→ Exercise directions
Transcribe the passage comparing Tesnière's syntax with Bare Phrase Structure in full, keeping every word and mark unchanged.

→ Supplied passage
******************************

Some of Tesnière's ideas have become part of the norm in Bare Phrase Structure, but I've never seen Tesnière cited as the origin of these ideas. Several of the later developments within generative, constituent-based syntax are recapitulations of things that Tesnière was already doing in his work. When I say "Chomsky" below I mean in his original 1957 work, not his later works.

  • Projection and bottom-up syntax -- There is no node whose daughters do not contain itself. Chomsky views sentences as headed by a non-projecting S node; Tesnière by a projecting verb. In BPS, all phrases are built by self-replicating MERGE operations, which operate bottom-up, instead of the top-down phrase structure rules used by Chomsky's original work. BPS is 'categoryless syntax', in the sense that by relinquishing top-down PSRs, phrase types are dictated by their constituents instead of their constituents being dictated by their phrase types, like a dependency grammar. Also, The head of the sentence in BPS isn't the verb, but it is a projection of an actual node, not just an abstract non-projecting "S".
  • Subject inside verb shells -- Chomsky divides the sentence (S) between subject (NP) and predicate (VP). Tesnière places subjects as subordinate to verbs. The vP hypothesis and subject-internal VP hypothesis in later Chomskyan linguistics generates the subject as specifier to the VP or vP.

******************************

→ Data section
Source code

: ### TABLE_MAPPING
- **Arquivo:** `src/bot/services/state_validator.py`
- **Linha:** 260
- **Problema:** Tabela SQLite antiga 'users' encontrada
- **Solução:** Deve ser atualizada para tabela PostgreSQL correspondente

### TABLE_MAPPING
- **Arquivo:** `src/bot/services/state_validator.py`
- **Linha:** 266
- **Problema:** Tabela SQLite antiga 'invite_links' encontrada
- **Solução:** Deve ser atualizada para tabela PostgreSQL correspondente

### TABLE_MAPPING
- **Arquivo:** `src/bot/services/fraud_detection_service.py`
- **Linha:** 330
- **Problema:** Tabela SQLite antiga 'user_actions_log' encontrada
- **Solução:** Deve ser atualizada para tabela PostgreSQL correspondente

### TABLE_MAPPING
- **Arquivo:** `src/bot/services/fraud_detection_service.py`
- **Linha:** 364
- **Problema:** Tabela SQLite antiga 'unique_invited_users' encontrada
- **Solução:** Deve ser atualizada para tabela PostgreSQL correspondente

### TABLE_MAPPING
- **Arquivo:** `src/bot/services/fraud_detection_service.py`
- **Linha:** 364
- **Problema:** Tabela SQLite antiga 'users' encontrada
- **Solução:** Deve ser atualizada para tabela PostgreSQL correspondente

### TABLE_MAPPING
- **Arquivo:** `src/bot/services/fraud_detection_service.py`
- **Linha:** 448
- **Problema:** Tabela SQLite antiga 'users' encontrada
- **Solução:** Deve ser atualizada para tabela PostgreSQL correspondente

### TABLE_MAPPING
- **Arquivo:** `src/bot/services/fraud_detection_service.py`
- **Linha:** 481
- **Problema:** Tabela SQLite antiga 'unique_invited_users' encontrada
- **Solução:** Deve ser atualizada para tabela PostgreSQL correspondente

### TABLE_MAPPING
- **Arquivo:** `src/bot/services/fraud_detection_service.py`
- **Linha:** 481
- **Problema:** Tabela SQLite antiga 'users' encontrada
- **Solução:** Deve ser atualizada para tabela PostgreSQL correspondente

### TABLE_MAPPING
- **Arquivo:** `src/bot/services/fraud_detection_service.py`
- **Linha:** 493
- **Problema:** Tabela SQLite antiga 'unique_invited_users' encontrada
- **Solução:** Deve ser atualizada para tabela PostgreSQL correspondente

******************************

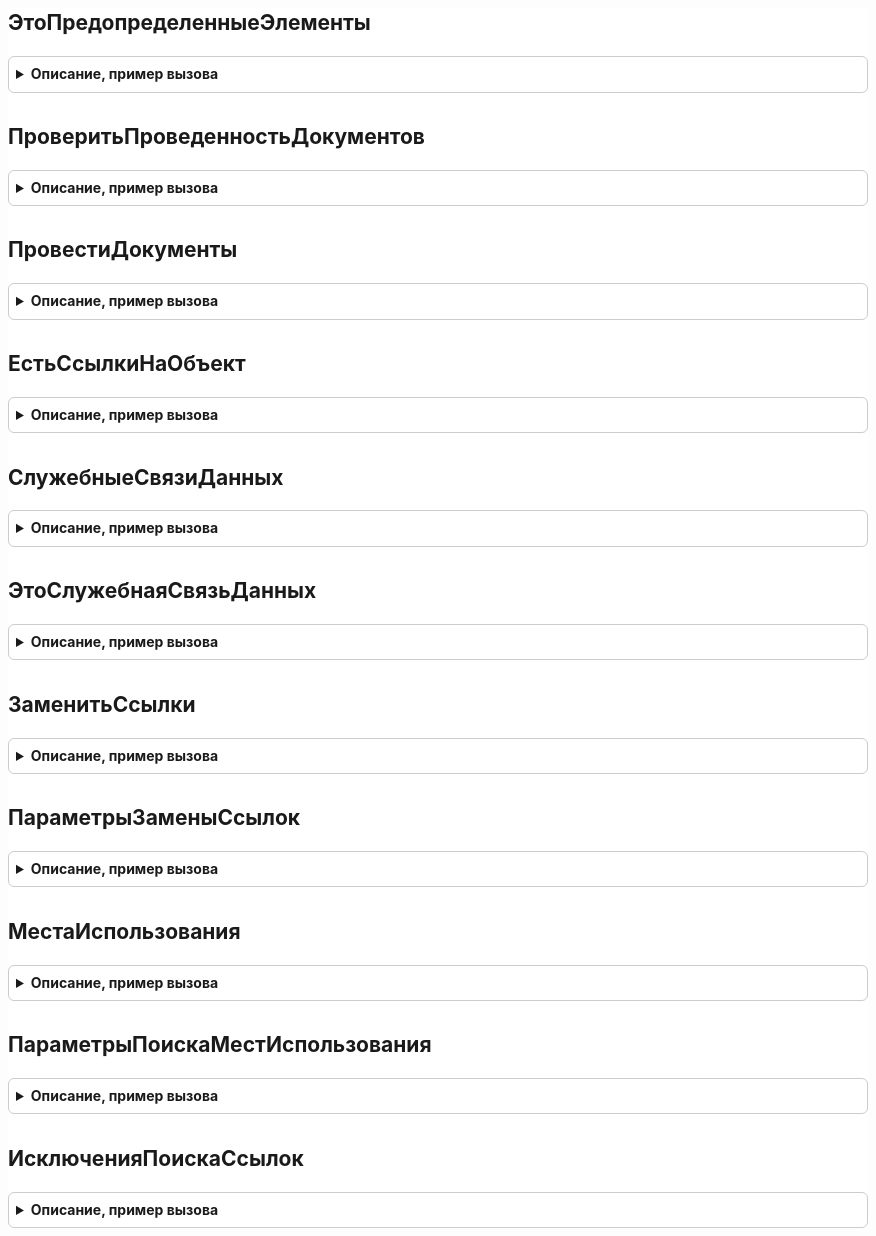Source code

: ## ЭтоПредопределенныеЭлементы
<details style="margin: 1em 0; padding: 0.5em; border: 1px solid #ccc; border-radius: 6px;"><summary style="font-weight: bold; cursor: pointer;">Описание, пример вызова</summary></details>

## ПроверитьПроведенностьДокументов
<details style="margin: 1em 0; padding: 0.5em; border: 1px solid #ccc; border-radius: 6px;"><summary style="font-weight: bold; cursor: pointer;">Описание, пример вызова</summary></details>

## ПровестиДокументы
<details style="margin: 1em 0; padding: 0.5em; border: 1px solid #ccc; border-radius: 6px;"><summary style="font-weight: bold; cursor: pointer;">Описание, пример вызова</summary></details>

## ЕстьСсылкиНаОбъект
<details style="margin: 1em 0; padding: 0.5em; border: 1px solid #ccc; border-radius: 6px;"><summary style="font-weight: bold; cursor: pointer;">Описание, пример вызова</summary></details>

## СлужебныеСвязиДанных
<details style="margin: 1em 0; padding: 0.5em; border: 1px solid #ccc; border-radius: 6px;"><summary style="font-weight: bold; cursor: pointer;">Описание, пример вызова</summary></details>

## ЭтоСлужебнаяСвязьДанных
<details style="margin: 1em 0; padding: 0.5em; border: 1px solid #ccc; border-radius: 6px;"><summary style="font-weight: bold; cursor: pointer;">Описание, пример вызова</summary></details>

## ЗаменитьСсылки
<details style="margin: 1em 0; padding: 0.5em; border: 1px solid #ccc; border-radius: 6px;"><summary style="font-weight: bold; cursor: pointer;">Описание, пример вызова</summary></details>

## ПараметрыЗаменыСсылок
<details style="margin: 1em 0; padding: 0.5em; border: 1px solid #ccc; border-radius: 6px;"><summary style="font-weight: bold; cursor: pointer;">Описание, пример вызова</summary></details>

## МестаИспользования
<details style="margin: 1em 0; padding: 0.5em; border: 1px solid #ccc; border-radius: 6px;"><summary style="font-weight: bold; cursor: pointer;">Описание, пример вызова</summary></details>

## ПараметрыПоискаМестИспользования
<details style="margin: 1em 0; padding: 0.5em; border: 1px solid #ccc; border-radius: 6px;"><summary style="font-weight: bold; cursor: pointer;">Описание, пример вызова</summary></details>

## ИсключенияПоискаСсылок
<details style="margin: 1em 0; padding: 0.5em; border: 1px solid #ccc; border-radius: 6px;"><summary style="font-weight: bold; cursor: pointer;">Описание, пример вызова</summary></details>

******************************

→ Expected output
Some of Tesnière's ideas have become part of the norm in Bare Phrase Structure, but I've never seen Tesnière cited as the origin of these ideas. Several of the later developments within generative, constituent-based syntax are recapitulations of things that Tesnière was already doing in his work. When I say "Chomsky" below I mean in his original 1957 work, not his later works.

  • Projection and bottom-up syntax -- There is no node whose daughters do not contain itself. Chomsky views sentences as headed by a non-projecting S node; Tesnière by a projecting verb. In BPS, all phrases are built by self-replicating MERGE operations, which operate bottom-up, instead of the top-down phrase structure rules used by Chomsky's original work. BPS is 'categoryless syntax', in the sense that by relinquishing top-down PSRs, phrase types are dictated by their constituents instead of their constituents being dictated by their phrase types, like a dependency grammar. Also, The head of the sentence in BPS isn't the verb, but it is a projection of an actual node, not just an abstract non-projecting "S".
  • Subject inside verb shells -- Chomsky divides the sentence (S) between subject (NP) and predicate (VP). Tesnière places subjects as subordinate to verbs. The vP hypothesis and subject-internal VP hypothesis in later Chomskyan linguistics generates the subject as specifier to the VP or vP.